Nurse expertise includes the ability to pick up cues about patients’ health from subtle changes in behavior and appearance.
CONCERN (COmmunicating Narrative Concerns Entered by RNs) is a predictive tool that extracts nurses’ expert and knowledge-driven behaviors within patient health records and transforms them into observable data that support early prediction of organ failure or other critical conditions in hospitalized patients.
CUIMC is partnering with three hospital systems — Mass General Brigham (MA), Vanderbilt University Medical Center (TN), and Washington University School of Medicine/Barnes-Jewish Hospital (MO) — to test the effectiveness of the CONCERN implementation toolkit, developed to support large-scale adoption of the tool.
This initiative recently received funding from the American Nurses Foundation through the Reimagining Nursing Initiative.
“CONCERN shows what nurses already know: Our risk identification is not simply a subjective clinical hunch,” said Sarah Rossetti, assistant professor of biomedical informatics and nursing at Columbia, in a statement. “We’re demonstrating that nurses have objective, expert-based knowledge that drives their practice, and we’re positioning nurses as knowledge workers with tremendous value to the entire care team.”

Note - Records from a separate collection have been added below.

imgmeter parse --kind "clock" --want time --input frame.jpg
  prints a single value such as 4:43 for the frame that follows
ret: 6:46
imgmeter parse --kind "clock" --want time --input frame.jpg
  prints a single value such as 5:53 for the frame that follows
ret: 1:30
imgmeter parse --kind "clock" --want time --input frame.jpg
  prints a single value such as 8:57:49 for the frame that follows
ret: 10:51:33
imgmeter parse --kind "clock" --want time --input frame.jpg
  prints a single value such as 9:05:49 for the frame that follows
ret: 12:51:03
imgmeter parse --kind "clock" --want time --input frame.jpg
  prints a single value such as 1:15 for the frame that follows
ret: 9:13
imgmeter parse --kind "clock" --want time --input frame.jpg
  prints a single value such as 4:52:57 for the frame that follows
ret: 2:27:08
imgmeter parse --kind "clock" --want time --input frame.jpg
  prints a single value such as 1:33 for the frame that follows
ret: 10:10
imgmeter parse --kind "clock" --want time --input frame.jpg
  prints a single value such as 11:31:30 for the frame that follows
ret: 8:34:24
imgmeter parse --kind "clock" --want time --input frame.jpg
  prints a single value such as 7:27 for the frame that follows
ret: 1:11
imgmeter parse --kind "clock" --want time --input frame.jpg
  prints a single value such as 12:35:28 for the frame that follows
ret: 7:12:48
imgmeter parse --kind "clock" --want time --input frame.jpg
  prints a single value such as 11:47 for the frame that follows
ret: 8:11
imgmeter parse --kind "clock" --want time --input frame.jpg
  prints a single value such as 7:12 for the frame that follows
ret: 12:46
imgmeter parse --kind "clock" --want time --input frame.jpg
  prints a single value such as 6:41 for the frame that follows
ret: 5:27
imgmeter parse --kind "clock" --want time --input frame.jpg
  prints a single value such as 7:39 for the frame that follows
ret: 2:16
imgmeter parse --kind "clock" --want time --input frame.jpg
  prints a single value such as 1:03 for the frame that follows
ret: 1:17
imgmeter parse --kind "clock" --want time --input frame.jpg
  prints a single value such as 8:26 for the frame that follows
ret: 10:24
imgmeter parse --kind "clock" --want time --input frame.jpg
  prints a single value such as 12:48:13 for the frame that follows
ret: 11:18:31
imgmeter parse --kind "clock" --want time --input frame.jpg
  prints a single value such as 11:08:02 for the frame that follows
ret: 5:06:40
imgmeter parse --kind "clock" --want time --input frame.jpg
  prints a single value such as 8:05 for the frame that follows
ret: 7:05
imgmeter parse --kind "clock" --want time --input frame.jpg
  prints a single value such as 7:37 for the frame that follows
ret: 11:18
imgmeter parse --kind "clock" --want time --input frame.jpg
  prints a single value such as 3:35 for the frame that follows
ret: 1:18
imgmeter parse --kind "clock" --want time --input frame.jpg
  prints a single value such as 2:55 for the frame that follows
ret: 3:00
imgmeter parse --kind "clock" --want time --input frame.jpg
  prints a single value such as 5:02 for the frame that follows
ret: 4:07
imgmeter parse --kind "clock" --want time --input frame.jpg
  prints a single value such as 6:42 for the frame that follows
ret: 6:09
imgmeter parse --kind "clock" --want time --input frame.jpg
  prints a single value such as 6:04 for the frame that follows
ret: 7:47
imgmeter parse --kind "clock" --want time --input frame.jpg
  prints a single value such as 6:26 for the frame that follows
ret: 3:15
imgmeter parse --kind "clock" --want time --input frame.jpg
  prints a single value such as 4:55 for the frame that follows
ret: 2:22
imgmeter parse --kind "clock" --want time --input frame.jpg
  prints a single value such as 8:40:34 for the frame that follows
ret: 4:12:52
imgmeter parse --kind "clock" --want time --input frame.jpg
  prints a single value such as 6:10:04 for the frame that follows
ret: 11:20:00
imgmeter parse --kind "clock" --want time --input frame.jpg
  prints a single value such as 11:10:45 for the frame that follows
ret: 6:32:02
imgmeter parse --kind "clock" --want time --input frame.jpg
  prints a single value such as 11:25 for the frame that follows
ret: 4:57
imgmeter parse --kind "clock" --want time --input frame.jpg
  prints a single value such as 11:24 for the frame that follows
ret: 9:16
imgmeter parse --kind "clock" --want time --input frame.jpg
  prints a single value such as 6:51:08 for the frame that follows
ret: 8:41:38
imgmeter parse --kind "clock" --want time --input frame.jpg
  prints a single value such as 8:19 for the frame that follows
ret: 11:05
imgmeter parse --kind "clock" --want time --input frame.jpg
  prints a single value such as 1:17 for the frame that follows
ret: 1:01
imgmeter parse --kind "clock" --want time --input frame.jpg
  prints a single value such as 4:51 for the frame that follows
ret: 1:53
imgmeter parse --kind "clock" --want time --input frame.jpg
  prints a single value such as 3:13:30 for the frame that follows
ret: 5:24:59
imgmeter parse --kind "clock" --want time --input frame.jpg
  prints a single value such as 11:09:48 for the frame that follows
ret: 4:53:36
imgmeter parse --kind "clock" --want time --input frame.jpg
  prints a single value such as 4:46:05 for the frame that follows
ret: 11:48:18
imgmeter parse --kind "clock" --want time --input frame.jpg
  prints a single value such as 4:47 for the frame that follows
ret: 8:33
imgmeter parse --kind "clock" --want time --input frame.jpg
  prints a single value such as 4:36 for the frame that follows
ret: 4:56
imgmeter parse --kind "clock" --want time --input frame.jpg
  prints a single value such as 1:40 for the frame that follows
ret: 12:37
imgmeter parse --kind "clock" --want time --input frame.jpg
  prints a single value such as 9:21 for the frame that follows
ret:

Annually, more than 200,000 patients die in U.S. hospitals from cardiac arrest and over 130,000 patients’ deaths are attributed to sepsis. Many of these deaths could be preventable if patients who are at risk are detected earlier. Prior work from the CONCERN team found that nursing documentation within EHRs contains information that could contribute to early detection and treatment, but these data are not being analyzed and exposed by EHRs to clinicians to initiate interventions quickly enough to save patients.
The research team defined a new source of predictive data by analyzing the frequency and types of nursing documentation that indicated nurses’ increased surveillance and level of concern for a patient. These data documented in the 48 hours preceding a cardiac arrest and hospital mortality were predictive of the event. While clinicians strive to provide the best care, there is a systematic problem within hospital settings of non-optimal communication between nurses and doctors leading to delays in care for patients at risk. Well-designed and tested EHRs are able to trend data and support communication and decision making, but too often fall short of these goals and actually increase clinician cognitive load through fragmented information displays, “note bloat,” and information overload.
The aim of the CONCERN Initiative is to design and evaluate a SMART-on-FHIR app used across multiple large academic medical centers that exposes to physicians and nurses the predictive data source from nursing documentation to increase care team situational awareness of at-risk patients to decrease preventable adverse outcomes.